Following her son’s death, she began dating John Gentry and soon engaged. In December 1982, Gentry fell severely ill and was hospitalized, but recovered and returned home. In 1983, Gentry’s car exploded while on his way to a liquor store. While recovering from his injuries, police began looking into Judy’s background and found several discrepancies. A further investigation revealed that in November 1982, Judy was telling her friends that Gentry was suffering from a terminal illness and an analysis of “vitamin” pills” she had been giving him came back as containing arsenic and formaldehyde. The bodies of James Goodyear, Bobby Joe Morris, and her son, Michael, were exhumed and autopsies concluded they had all died of arsenic poisoning. She was convicted for the murders of all three as well as multiple counts of grand theft for insurance fraud, and multiple counts of arson, also for insurance fraud. She was suspected of a 1974 murder in Alabama and the death of her boyfriend, Gerald Dossett, in 1980, but by the time these suspicions were brought up, she was already incarcerated at the Broward Correctional Institution awaiting execution. At the time of her execution on March 30, 1998, she became the first woman executed in Florida since 1848.

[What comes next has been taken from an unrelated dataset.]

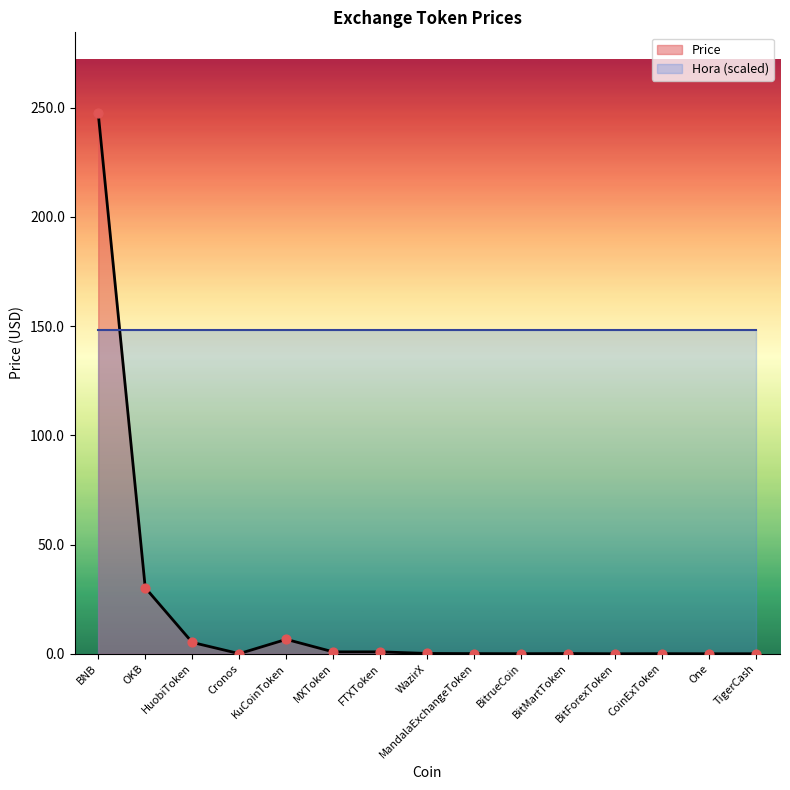

What is the change in value from OKB to WazirX?

-30.1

After the facility’s closure in 2012, the property was put up for sale and the land is meant for industrial use, which means it could be used by a developer for anything from another prison to a junkyard to manufacturing plants. Because of the close proximity to Pembroke Pines and houses there, the city of Pembroke Pines bought the property so they would have better control of what would be replacing the old prison. In the end, the facility was demolished and replaced with a new facility for the maintenance and repairs of Broward County’s fleet of vehicles.